Article:
--

The report, published by the Investor, comes after a string of contradictory rumors regarding the release date of Samsung’s Next Big Thing. While some early stories suggested Samsung would release the Galaxy Note 8 in the second half of August, the respected Evan Blass reported that the Note 8 would launch in the second part of September. Meanwhile, SamMobile claimed the Note 8 would make its debut at IFA.
Whether Samsung changed its plans or older reports were just inaccurate, it now looks like a launch in the second half of August is more likely.
Financial publication The Bell reported that the Note 8 would be unpacked on August 23. The Investor picked up the report and added a confirmation from a Samsung executive, though the unnamed executive stopped short from confirming the precise date of the event.
The first generations of the Note series launched at IFA in early September, but for the past couple releases Samsung preferred staging standalone Unpacked events in New York.
The report comes in the context of rumors of lackluster Galaxy S8 sales. Samsung refuted the reports, which claimed the Galaxy S8 is falling behind the sales of the Galaxy S7.
Thanks to its unique S Pen, the Galaxy Note series is in a class of its own, but that doesn’t mean the phone is immune to competition. The LG V30 will launch at IFA in the final days of August, but Samsung is probably more worried about the OLED, bezel-less iPhone that Apple is rumored to be preparing. As we pointed out here, this iPhone shapes up to be very similar to the Note 8, in appearance (curved display, glass back) and features (facial recognition, dual camera). More than that, Apple will benefit from the novelty of this brand-new device, while the Galaxy Note 8 is expected to offer a largely familiar experience.
Even Google, with its so-called “Pixel XL,” could take on the new Note, though given Google’s abysmal record when it comes to actually marketing its smartphones, we won’t hold our breath.

--

Dataset excerpts:
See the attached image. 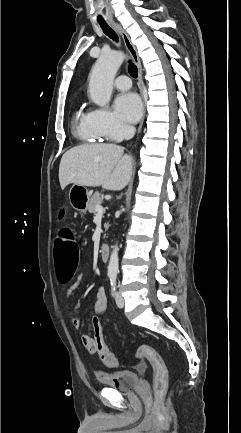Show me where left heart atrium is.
I'll return each instance as SVG.
<instances>
[{"mask_svg":"<svg viewBox=\"0 0 241 433\" xmlns=\"http://www.w3.org/2000/svg\"><path fill=\"white\" fill-rule=\"evenodd\" d=\"M116 114L127 123H135L142 114L141 99L135 93L128 92L118 95L114 101Z\"/></svg>","mask_w":241,"mask_h":433,"instance_id":"39dd6f15","label":"left heart atrium"}]
</instances>
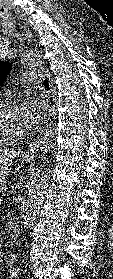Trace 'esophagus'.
I'll return each instance as SVG.
<instances>
[{
  "instance_id": "1",
  "label": "esophagus",
  "mask_w": 113,
  "mask_h": 279,
  "mask_svg": "<svg viewBox=\"0 0 113 279\" xmlns=\"http://www.w3.org/2000/svg\"><path fill=\"white\" fill-rule=\"evenodd\" d=\"M40 69L42 70V72L45 73L46 77L48 78L49 85H50V90H51V93L53 94V86H54V84H53V80H52L48 70H46V68L44 66H40ZM52 114H53V106L51 107L49 115H48V117L46 118V120L44 122L45 125H48V123L50 122ZM39 145H40V143H39V140L37 139L32 144L29 145V147L24 151L23 154L25 156H30V157L34 156L36 154V152L38 151V149H39Z\"/></svg>"
}]
</instances>
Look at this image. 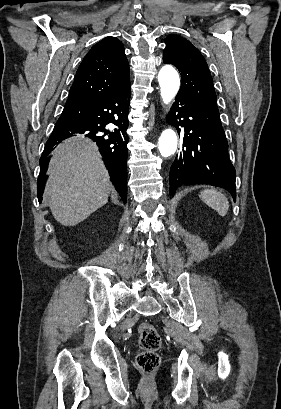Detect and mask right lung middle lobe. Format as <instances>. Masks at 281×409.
Listing matches in <instances>:
<instances>
[{"mask_svg":"<svg viewBox=\"0 0 281 409\" xmlns=\"http://www.w3.org/2000/svg\"><path fill=\"white\" fill-rule=\"evenodd\" d=\"M72 120H73V119H71V118L60 117L59 120H58V122H59V121H72Z\"/></svg>","mask_w":281,"mask_h":409,"instance_id":"obj_1","label":"right lung middle lobe"}]
</instances>
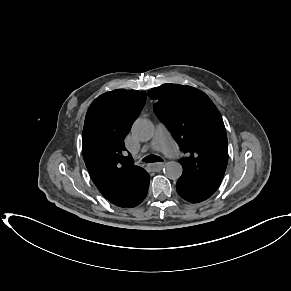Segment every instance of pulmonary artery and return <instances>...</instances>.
Returning a JSON list of instances; mask_svg holds the SVG:
<instances>
[{
	"label": "pulmonary artery",
	"instance_id": "1",
	"mask_svg": "<svg viewBox=\"0 0 291 291\" xmlns=\"http://www.w3.org/2000/svg\"><path fill=\"white\" fill-rule=\"evenodd\" d=\"M151 147L154 150L165 153L169 157H176L179 154L177 145L172 140L170 133L162 123H159L156 127Z\"/></svg>",
	"mask_w": 291,
	"mask_h": 291
}]
</instances>
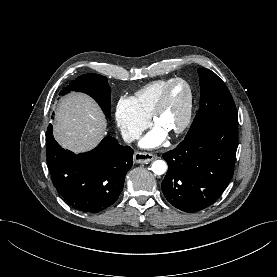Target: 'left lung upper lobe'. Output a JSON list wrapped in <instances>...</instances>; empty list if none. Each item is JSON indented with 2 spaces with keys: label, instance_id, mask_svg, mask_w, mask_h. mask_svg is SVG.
<instances>
[{
  "label": "left lung upper lobe",
  "instance_id": "left-lung-upper-lobe-1",
  "mask_svg": "<svg viewBox=\"0 0 277 277\" xmlns=\"http://www.w3.org/2000/svg\"><path fill=\"white\" fill-rule=\"evenodd\" d=\"M198 74L201 87L200 108L185 138L215 125L237 128V110L224 82L209 69H199Z\"/></svg>",
  "mask_w": 277,
  "mask_h": 277
}]
</instances>
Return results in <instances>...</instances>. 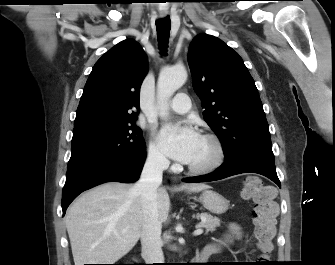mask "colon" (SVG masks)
I'll list each match as a JSON object with an SVG mask.
<instances>
[{"label": "colon", "instance_id": "1", "mask_svg": "<svg viewBox=\"0 0 335 265\" xmlns=\"http://www.w3.org/2000/svg\"><path fill=\"white\" fill-rule=\"evenodd\" d=\"M242 197L251 199L255 203L254 233L257 246L261 252L257 263L268 265L269 254L273 250L276 217L278 215V207L274 201L275 191L272 187L264 185L258 177L250 176L245 180Z\"/></svg>", "mask_w": 335, "mask_h": 265}]
</instances>
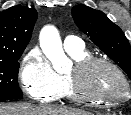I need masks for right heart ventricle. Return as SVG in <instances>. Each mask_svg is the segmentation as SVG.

--

Set exercise A: Please return the part of the Galaxy Note 8 article from "Financial publication The" up to and including "the Galaxy S7.", word for word.
Set exercise B: According to the Galaxy Note 8 article, why won't the writers hold their breath about Google's "Pixel XL" taking on the new Note? Answer in one to three sentences.

Written solution A:
Financial publication The Bell reported that the Note 8 would be unpacked on August 23. The Investor picked up the report and added a confirmation from a Samsung executive, though the unnamed executive stopped short from confirming the precise date of the event.
The first generations of the Note series launched at IFA in early September, but for the past couple releases Samsung preferred staging standalone Unpacked events in New York.
The report comes in the context of rumors of lackluster Galaxy S8 sales. Samsung refuted the reports, which claimed the Galaxy S8 is falling behind the sales of the Galaxy S7.

Written solution B: The writers point to Google's abysmal record when it comes to actually marketing its smartphones. Because of that record, they doubt the Pixel XL will seriously challenge the new Note, even though it could.